For parameter details, see Scrape API Reference

Output formats

Use output.formats to control what gets returned:

markdown - Extract content as Markdown
html - Return cleaned HTML
raw_html - Return raw HTML
links - Extract links from the page
summary - AI-generated summary
screenshot - Page screenshot
json - Structured data extraction with prompt/json_schema

See: Output Formats

JS rendering

JS rendering is enabled by default. You can tune viewport size or set enabled to false to speed up static pages.

curl -s -X POST 'https://run.xcrawl.com/v1/scrape'   -H 'Authorization: Bearer $XCRAWL_API_KEY'  -H 'Content-Type: application/json'   -d '{
    "url": "https://xcrawl.com",
    "js_render": {
      "enabled": true,
      "wait_until": "load",
      "viewport": {"width": 1920, "height": 1080}
    },
    "output": {
      "formats": ["markdown", "html"]
    }
  }'

See: JS Rendering

Structured data extraction

With json output format and a prompt (optionally json_schema), you can extract structured data from a page.

curl -s -X POST 'https://run.xcrawl.com/v1/scrape'   -H 'Authorization: Bearer $XCRAWL_API_KEY'  -H 'Content-Type: application/json'   -d '{
    "url": "https://example.com",
    "output": {
      "formats": ["json"]
    },
    "json": {
      "prompt": "Extract the page title and main CTA link."
    }
  }'

Response example:

{
  "scrape_id": "01KKE8JTFD20YP1KXPVJHGCS28",
  "endpoint": "scrape",
  "version": "dca0d4b3bff035e4",
  "status": "completed",
  "url": "https://example.com",
  "data": {
    "json": {
      "description": "This domain is for use in documentation examples without needing permission.
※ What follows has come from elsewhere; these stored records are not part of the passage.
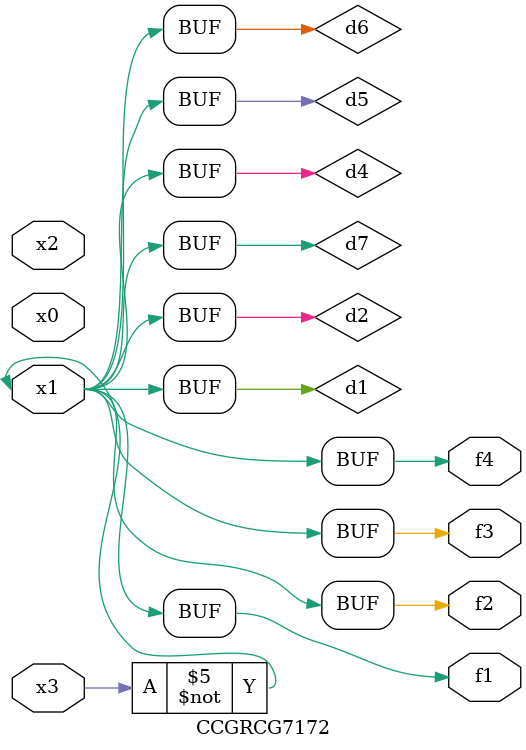
<source format=v>
module CCGRCG7172(
	input x0, x1, x2, x3,
	output f1, f2, f3, f4
);

	wire d1, d2, d3, d4, d5, d6, d7;

	not (d1, x3);
	buf (d2, x1);
	xnor (d3, d1, d2);
	nor (d4, d1);
	buf (d5, d1, d2);
	buf (d6, d4, d5);
	nand (d7, d4);
	assign f1 = d6;
	assign f2 = d7;
	assign f3 = d6;
	assign f4 = d6;
endmodule

</source>
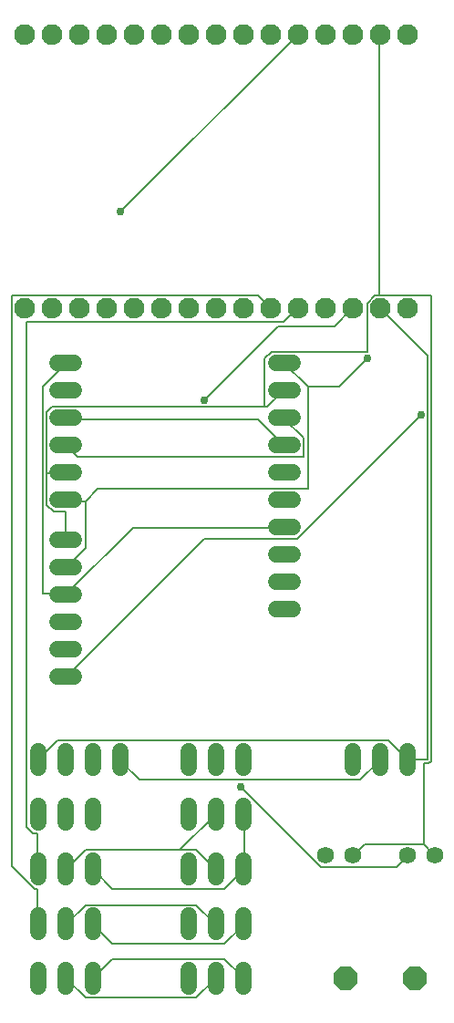
<source format=gbr>
G04 EAGLE Gerber RS-274X export*
G75*
%MOMM*%
%FSLAX34Y34*%
%LPD*%
%INTop Copper*%
%IPPOS*%
%AMOC8*
5,1,8,0,0,1.08239X$1,22.5*%
G01*
G04 Define Apertures*
%ADD10C,1.930400*%
%ADD11C,1.524000*%
%ADD12P,2.336880X8X22.500000*%
%ADD13C,1.581000*%
%ADD14C,0.152400*%
%ADD15C,0.756400*%
D10*
X-152300Y977888D03*
X-177700Y977888D03*
X-203100Y977888D03*
X-228500Y977888D03*
X-253900Y977888D03*
X-279300Y977888D03*
X-304700Y977888D03*
X-330100Y977888D03*
X-355500Y977888D03*
X-380900Y977888D03*
X-406300Y977888D03*
X-431700Y977888D03*
X-457100Y977888D03*
X-482500Y977888D03*
X-507900Y977888D03*
X-152300Y723838D03*
X-177700Y723838D03*
X-203100Y723838D03*
X-228500Y723838D03*
X-253900Y723838D03*
X-279300Y723838D03*
X-304700Y723838D03*
X-330100Y723838D03*
X-355500Y723838D03*
X-380900Y723838D03*
X-406300Y723838D03*
X-431700Y723838D03*
X-457100Y723838D03*
X-482500Y723838D03*
X-507900Y723838D03*
D11*
X-477520Y546100D02*
X-462280Y546100D01*
X-462280Y571500D02*
X-477520Y571500D01*
X-477520Y596900D02*
X-462280Y596900D01*
X-462280Y622300D02*
X-477520Y622300D01*
X-477520Y647700D02*
X-462280Y647700D01*
X-462280Y673100D02*
X-477520Y673100D01*
D12*
X-210312Y101600D03*
X-145288Y101600D03*
D11*
X-495300Y246380D02*
X-495300Y261620D01*
X-469900Y261620D02*
X-469900Y246380D01*
X-444500Y246380D02*
X-444500Y261620D01*
X-355600Y297180D02*
X-355600Y312420D01*
X-330200Y312420D02*
X-330200Y297180D01*
X-304800Y297180D02*
X-304800Y312420D01*
X-355600Y261620D02*
X-355600Y246380D01*
X-330200Y246380D02*
X-330200Y261620D01*
X-304800Y261620D02*
X-304800Y246380D01*
X-495300Y160020D02*
X-495300Y144780D01*
X-469900Y144780D02*
X-469900Y160020D01*
X-444500Y160020D02*
X-444500Y144780D01*
X-495300Y195580D02*
X-495300Y210820D01*
X-469900Y210820D02*
X-469900Y195580D01*
X-444500Y195580D02*
X-444500Y210820D01*
X-355600Y210820D02*
X-355600Y195580D01*
X-330200Y195580D02*
X-330200Y210820D01*
X-304800Y210820D02*
X-304800Y195580D01*
D13*
X-152400Y215900D03*
X-127000Y215900D03*
D11*
X-259080Y673100D02*
X-274320Y673100D01*
X-274320Y647700D02*
X-259080Y647700D01*
X-259080Y622300D02*
X-274320Y622300D01*
X-274320Y596900D02*
X-259080Y596900D01*
X-259080Y571500D02*
X-274320Y571500D01*
X-274320Y546100D02*
X-259080Y546100D01*
X-259080Y520700D02*
X-274320Y520700D01*
X-274320Y495300D02*
X-259080Y495300D01*
X-259080Y469900D02*
X-274320Y469900D01*
X-274320Y444500D02*
X-259080Y444500D01*
X-462280Y509016D02*
X-477520Y509016D01*
X-477520Y483616D02*
X-462280Y483616D01*
X-462280Y458216D02*
X-477520Y458216D01*
X-477520Y432816D02*
X-462280Y432816D01*
X-462280Y407416D02*
X-477520Y407416D01*
X-477520Y382016D02*
X-462280Y382016D01*
X-495300Y312420D02*
X-495300Y297180D01*
X-469900Y297180D02*
X-469900Y312420D01*
X-444500Y312420D02*
X-444500Y297180D01*
X-419100Y297180D02*
X-419100Y312420D01*
X-355600Y160020D02*
X-355600Y144780D01*
X-330200Y144780D02*
X-330200Y160020D01*
X-304800Y160020D02*
X-304800Y144780D01*
X-495300Y109220D02*
X-495300Y93980D01*
X-469900Y93980D02*
X-469900Y109220D01*
X-444500Y109220D02*
X-444500Y93980D01*
X-355600Y93980D02*
X-355600Y109220D01*
X-330200Y109220D02*
X-330200Y93980D01*
X-304800Y93980D02*
X-304800Y109220D01*
X-203200Y297180D02*
X-203200Y312420D01*
X-177800Y312420D02*
X-177800Y297180D01*
X-152400Y297180D02*
X-152400Y312420D01*
D13*
X-228600Y215900D03*
X-203200Y215900D03*
D14*
X-468750Y382500D02*
X-341250Y510000D01*
X-255000Y510000D01*
X-140000Y625000D01*
X-468750Y382500D02*
X-469900Y382016D01*
D15*
X-140000Y625000D03*
D14*
X-451250Y501250D02*
X-468750Y483750D01*
X-451250Y501250D02*
X-451250Y545000D01*
X-468750Y545000D01*
X-468750Y483750D02*
X-469900Y483616D01*
X-468750Y545000D02*
X-469900Y546100D01*
X-266250Y672500D02*
X-245000Y651250D01*
X-245000Y556250D01*
X-440000Y556250D01*
X-451250Y545000D01*
X-266700Y673100D02*
X-266250Y672500D01*
X-216250Y651250D02*
X-190000Y677500D01*
X-216250Y651250D02*
X-245000Y651250D01*
D15*
X-190000Y677500D03*
D14*
X-248750Y603750D02*
X-266250Y621250D01*
X-248750Y603750D02*
X-248750Y586250D01*
X-458750Y586250D01*
X-468750Y596250D01*
X-266700Y622300D02*
X-266250Y621250D01*
X-468750Y596250D02*
X-469900Y596900D01*
X-407500Y520000D02*
X-468750Y458750D01*
X-407500Y520000D02*
X-267500Y520000D01*
X-468750Y458750D02*
X-469900Y458216D01*
X-267500Y520000D02*
X-266700Y520700D01*
X-470000Y672500D02*
X-491250Y651250D01*
X-491250Y458750D01*
X-470000Y458750D01*
X-470000Y672500D02*
X-469900Y673100D01*
X-470000Y458750D02*
X-469900Y458216D01*
X-291250Y621250D02*
X-267500Y597500D01*
X-291250Y621250D02*
X-468750Y621250D01*
X-267500Y597500D02*
X-266700Y596900D01*
X-468750Y621250D02*
X-469900Y622300D01*
X-192500Y226250D02*
X-202500Y216250D01*
X-192500Y226250D02*
X-137500Y226250D01*
X-127500Y216250D01*
X-202500Y216250D02*
X-203200Y215900D01*
X-127500Y216250D02*
X-127000Y215900D01*
X-470000Y510000D02*
X-470000Y535000D01*
X-481250Y535000D01*
X-487500Y541250D01*
X-487500Y571250D01*
X-470000Y571250D01*
X-470000Y510000D02*
X-469900Y509016D01*
X-470000Y571250D02*
X-469900Y571500D01*
X-282500Y632500D02*
X-267500Y647500D01*
X-285000Y632500D02*
X-482500Y632500D01*
X-285000Y632500D02*
X-282500Y632500D01*
X-482500Y632500D02*
X-487500Y627500D01*
X-487500Y571250D01*
X-267500Y647500D02*
X-266700Y647700D01*
X-178750Y736250D02*
X-178750Y977500D01*
X-178750Y736250D02*
X-182500Y736250D01*
X-190000Y728750D01*
X-190000Y683750D01*
X-278750Y683750D01*
X-285000Y677500D01*
X-285000Y632500D01*
X-178750Y977500D02*
X-177700Y977888D01*
X-137500Y301250D02*
X-137500Y226250D01*
X-137500Y301250D02*
X-132500Y301250D01*
X-130000Y303750D01*
X-130000Y736250D01*
X-178750Y736250D01*
X-418750Y813750D02*
X-255000Y977500D01*
X-253900Y977888D01*
D15*
X-418750Y813750D03*
D14*
X-152500Y215000D02*
X-162500Y205000D01*
X-232500Y205000D01*
X-307500Y280000D01*
X-152400Y215900D02*
X-152500Y215000D01*
D15*
X-307500Y280000D03*
D14*
X-341250Y638750D02*
X-272500Y707500D01*
X-220000Y707500D01*
X-203750Y723750D01*
X-203100Y723838D01*
D15*
X-341250Y638750D03*
D14*
X-496250Y185000D02*
X-496250Y152500D01*
X-496250Y185000D02*
X-498750Y185000D01*
X-520000Y206250D01*
X-520000Y736250D01*
X-291250Y736250D01*
X-280000Y725000D01*
X-495300Y152400D02*
X-496250Y152500D01*
X-279300Y723838D02*
X-280000Y725000D01*
X-496250Y236250D02*
X-496250Y203750D01*
X-496250Y236250D02*
X-500000Y236250D01*
X-506250Y242500D01*
X-506250Y711250D01*
X-267500Y711250D01*
X-255000Y723750D01*
X-496250Y203750D02*
X-495300Y203200D01*
X-255000Y723750D02*
X-253900Y723838D01*
X-477500Y322500D02*
X-495000Y305000D01*
X-477500Y322500D02*
X-170000Y322500D01*
X-152500Y305000D01*
X-495000Y305000D02*
X-495300Y304800D01*
X-152500Y305000D02*
X-152400Y304800D01*
X-133750Y680000D02*
X-177500Y723750D01*
X-133750Y680000D02*
X-133750Y305000D01*
X-151250Y305000D01*
X-177500Y723750D02*
X-177700Y723838D01*
X-151250Y305000D02*
X-152400Y304800D01*
X-401250Y286250D02*
X-418750Y303750D01*
X-401250Y286250D02*
X-196250Y286250D01*
X-178750Y303750D01*
X-418750Y303750D02*
X-419100Y304800D01*
X-178750Y303750D02*
X-177800Y304800D01*
X-451250Y221250D02*
X-468750Y203750D01*
X-363750Y221250D02*
X-348750Y221250D01*
X-363750Y221250D02*
X-451250Y221250D01*
X-348750Y221250D02*
X-331250Y203750D01*
X-468750Y203750D02*
X-469900Y203200D01*
X-331250Y203750D02*
X-330200Y203200D01*
X-363750Y221250D02*
X-331250Y253750D01*
X-330200Y254000D01*
X-426250Y185000D02*
X-443750Y202500D01*
X-426250Y185000D02*
X-322500Y185000D01*
X-305000Y202500D01*
X-443750Y202500D02*
X-444500Y203200D01*
X-305000Y202500D02*
X-304800Y203200D01*
X-303750Y203750D02*
X-303750Y253750D01*
X-304800Y254000D01*
X-303750Y203750D02*
X-304800Y203200D01*
X-451250Y170000D02*
X-468750Y152500D01*
X-451250Y170000D02*
X-348750Y170000D01*
X-331250Y152500D01*
X-468750Y152500D02*
X-469900Y152400D01*
X-331250Y152500D02*
X-330200Y152400D01*
X-426250Y133750D02*
X-443750Y151250D01*
X-426250Y133750D02*
X-322500Y133750D01*
X-305000Y151250D01*
X-443750Y151250D02*
X-444500Y152400D01*
X-305000Y151250D02*
X-304800Y152400D01*
X-451250Y83750D02*
X-468750Y101250D01*
X-451250Y83750D02*
X-348750Y83750D01*
X-331250Y101250D01*
X-468750Y101250D02*
X-469900Y101600D01*
X-331250Y101250D02*
X-330200Y101600D01*
X-426250Y120000D02*
X-443750Y102500D01*
X-426250Y120000D02*
X-322500Y120000D01*
X-305000Y102500D01*
X-443750Y102500D02*
X-444500Y101600D01*
X-305000Y102500D02*
X-304800Y101600D01*
M02*

</source>
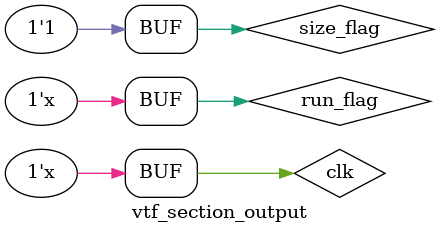
<source format=v>
`timescale 1ns / 1ps

module vtf_section_output;

	// Inputs
	reg clk;
	reg run_flag;
	reg size_flag;
	reg [4:0] usrt_pedge = 5'b0;

	// Outputs
	wire rts;
	wire txd;

	// Instantiate the Unit Under Test (UUT)
	section_output uut (
		.clk(clk), 
		.run_flag(run_flag), 
		.size_flag(size_flag), 
		.usrt_pedge(usrt_pedge[4]), 
		.rts(rts), 
		.txd(txd)
	);

	initial begin
		// Initialize Inputs
		clk = 0;
		run_flag = 0;
		size_flag = 1;
	end
      
	//clk
	always #5
		clk <= ~clk;
		
	//usrt_pedge
	always #5 begin
		if (usrt_pedge == 5'b10000)
			usrt_pedge <= 0;
		else 
			usrt_pedge <= usrt_pedge + 1;
	end
		
	always #262144
		run_flag <= ~run_flag;
	
endmodule


</source>
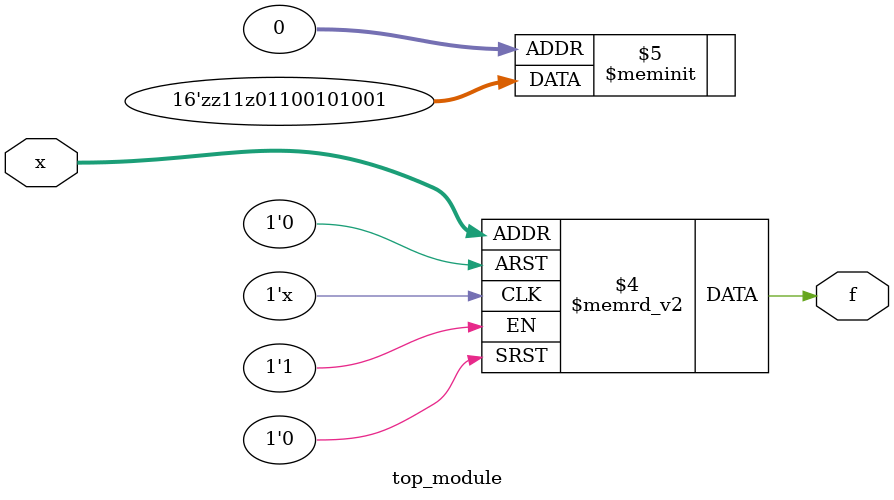
<source format=sv>
module top_module (
	input [4:1] x,
	output logic f
);

always_comb begin
    case (x)
        4'b00_00: f = 1'b1;
        4'b00_01: f = 1'b0;
        4'b00_10: f = 1'b0;
        4'b00_11: f = 1'b1;
        4'b01_00: f = 1'b0;
        4'b01_01: f = 1'b1;
        4'b01_10: f = 1'b0;
        4'b01_11: f = 1'b0;
        4'b10_00: f = 1'b1;
        4'b10_01: f = 1'b1;
        4'b10_10: f = 1'b0;
        4'b10_11: f = 1'bz;
        4'b11_00: f = 1'b1;
        4'b11_01: f = 1'b1;
        4'b11_10: f = 1'bz;
        4'b11_11: f = 1'bz;
        default: f = 1'bz;
    endcase
end

endmodule

</source>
Avoid use in operations.",
      "domain": {
        "name": "example",
        "permissions_required": false,
        "purpose": "documentation examples"
      },
      "links": [
        {
          "text": "Learn more",
          "url": "https://iana.org/domains/example"
        }
      ],
      "title": "Example Domain"
    },
    "credits_used": 5,
    "credits_detail": {
      "base_cost": 1,
      "traffic_cost": 0,
      "json_extract_cost": 4
    }
  },
  "started_at": "2026-03-11T10:55:19Z",
  "ended_at": "2026-03-11T10:55:26Z",
  "total_credits_used": 5
}

When you need a strict schema, provide json_schema to constrain the output.

curl -s -X POST 'https://run.xcrawl.com/v1/scrape'   -H 'Authorization: Bearer $XCRAWL_API_KEY'  -H 'Content-Type: application/json'   -d '{
    "url": "https://xcrawl.com",
    "output": {
      "formats": ["json"]
    },
    "json": {
        "prompt": "Extract product name and price from the page.",
        "json_schema": {
            "type": "object",
            "properties": {
            "product_name": {"type": "string"},
            "price": {"type": "string"}
            },
            "required": ["product_name", "price"]
        }
      }
    }'

See Scrape API Reference for json response fields and schema options.